Kırşehir Eğitimciler Birliği Sendikası (Eğitim-Bir-Sen) Başkan Fatih Mehmet Yavuz, 15 Temmuz’un ülkemizin ve milletimizin geleceğini karanlığa mahkûm etmek isteyen küresel emperyalistlerin iş birlikçi hainlerle yaptığı ölümcül saldırının, destansı bir direnişle bozguna uğratıldığı tarihî bir gün olduğunu söyledi.
15 Temmuz’da doğrudan vatan, millet ve devlet varlığımız yok edilmek istendiğine dikkat çeken Kırşehir Eğitimciler Birliği Sendikası Fatih Mehmet Yavuz, yapqtığı yazılı açıklamada şunları ifade etti:
“15 Temmuz, ülkemizin ve milletimizin geleceğini karanlığa mahkûm etmek isteyen küresel emperyalistlerin iş birlikçi hainlerle yaptığı ölümcül saldırının, destansı bir direnişle bozguna uğratıldığı tarihî bir gündür.
“15 Temmuz kanlı ihanetine karşı ölümüne direniş, dar siyasi bakış ve ideolojik yorumlarla izah edilecek bir hadise değil; taşıdığı tarihsel ve sembolik anlam itibarıyla millî bir davadır. 15 Temmuz, amaçlarına ulaşmak için, dinî değer ve motifleri istismar da dâhil, hiçbir hak, hukuk ve ahlakta sınır tanımayan FETÖ ihanet şebekesinin, kökü ve derin bağlantıları dışarıda olan güçlerden aldığı emir ve talimatla, millet iradesine yapılan darbe olmanın ötesinde doğrudan vatanı işgal hareketidir. 15 Temmuz’da doğrudan vatan, millet ve devlet varlığımız yok edilmek istenmiştir.

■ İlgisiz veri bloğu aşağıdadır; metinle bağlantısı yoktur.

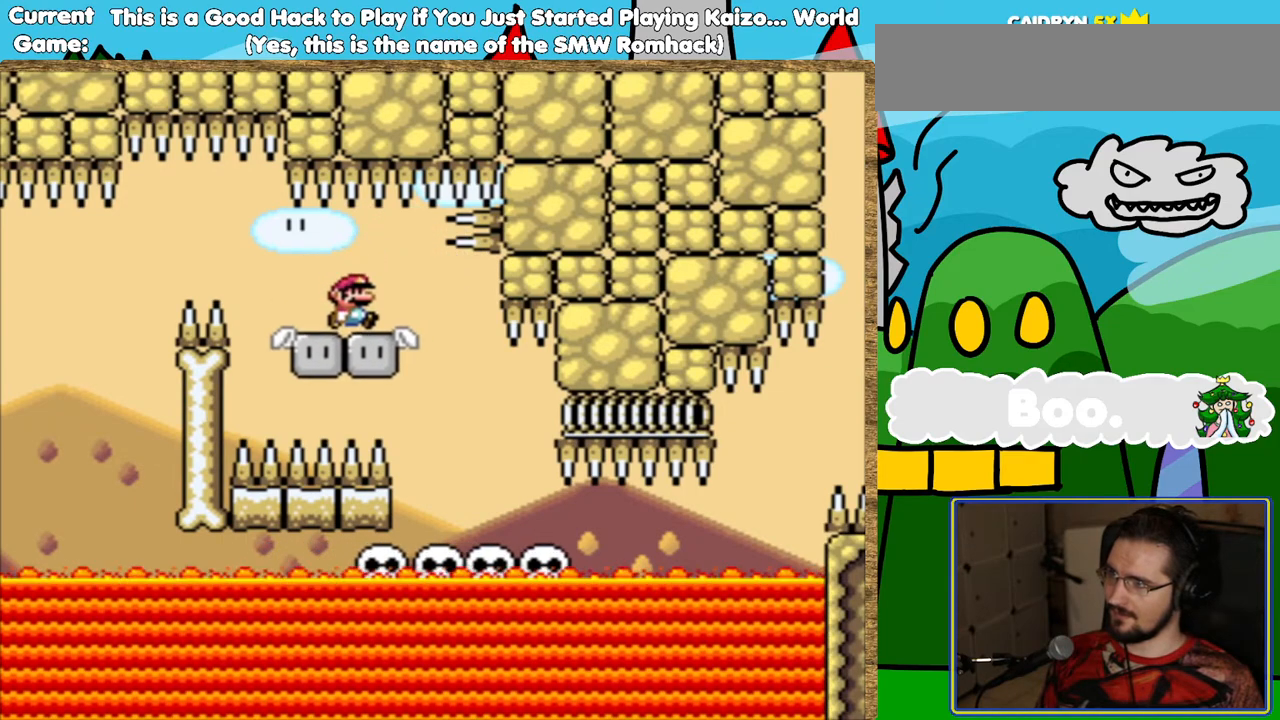
{"buttons": ["Y", "DPAD_LEFT"], "events": [[235, "DPAD_RIGHT", "up"], [470, "DPAD_LEFT", "down"]]}
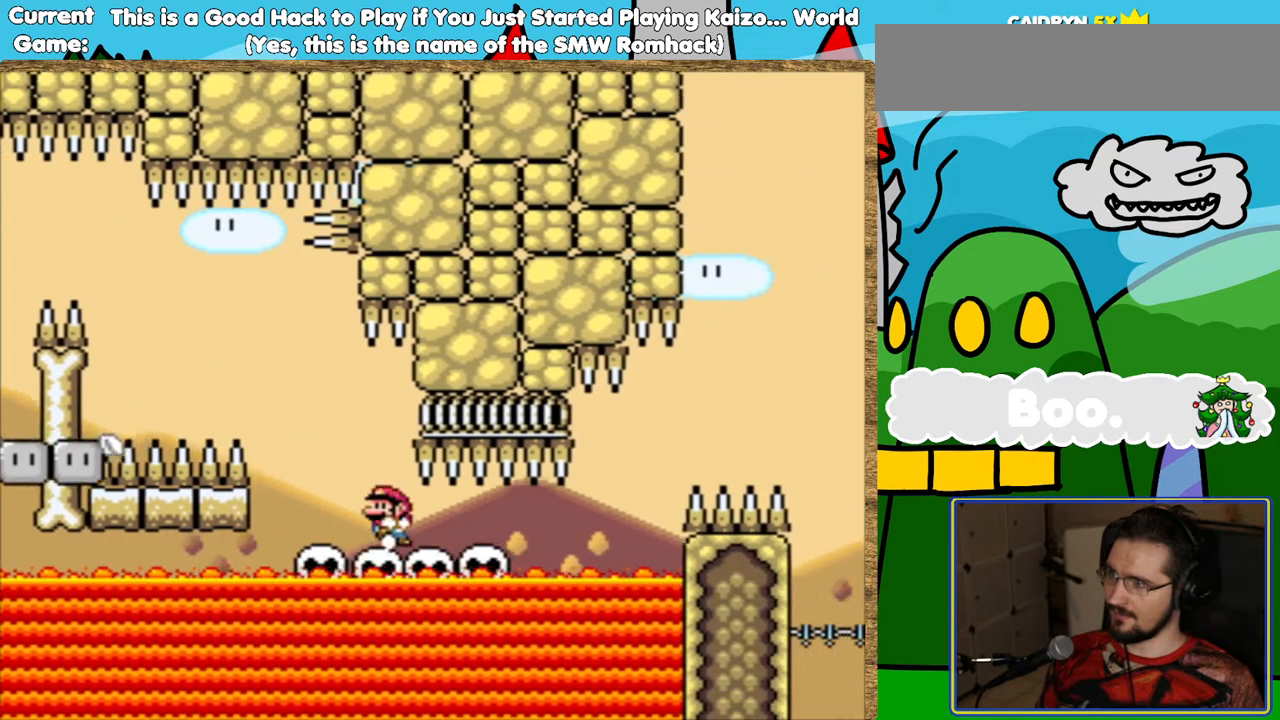
{"buttons": ["Y", "DPAD_LEFT"], "events": [[84, "DPAD_LEFT", "up"], [487, "DPAD_LEFT", "down"]]}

“Atılım ve başarıları küresel emperyalizmin bölgesel hesaplarını bozan Türkiye, peş peşe sahneye konan yıkıcı, bölücü saldırılarla durdurulamayınca, 15 Temmuz 2016’da kanlı bir darbe ile başlayan işgal girişiminin hedefi yapılmıştır. Darbeciler 35 uçak, 37 helikopter, 74’ü tank olmak üzere 246 zırhlı araç, 3 gemi, 3992 otomatik tüfek kullanarak devletin temel ve stratejik kurumlarına saldırmış, direnen halkın üzerine mermi yağdırmıştır. Savaş uçakları, millet hâkimiyetinin ve iradesinin tecessüm ettiği merkez olan Meclis binasını, devletin en üst siyasi temsil makamı olan Cumhurbaşkanlığı Külliyesi’ni, Emniyet’i ve TÜRKSAT’ı bombalamış, TRT işgal edilmiş, özellikle büyükşehirlerin meydanları namlusu halka çevrilmiş tanklarla kapatılmış, darbecilere direnen halka acımasızca ateş açılmış, 251 yiğidimiz şehit olmuş, 2 bini aşkın kahramanımız gazi olmuştur.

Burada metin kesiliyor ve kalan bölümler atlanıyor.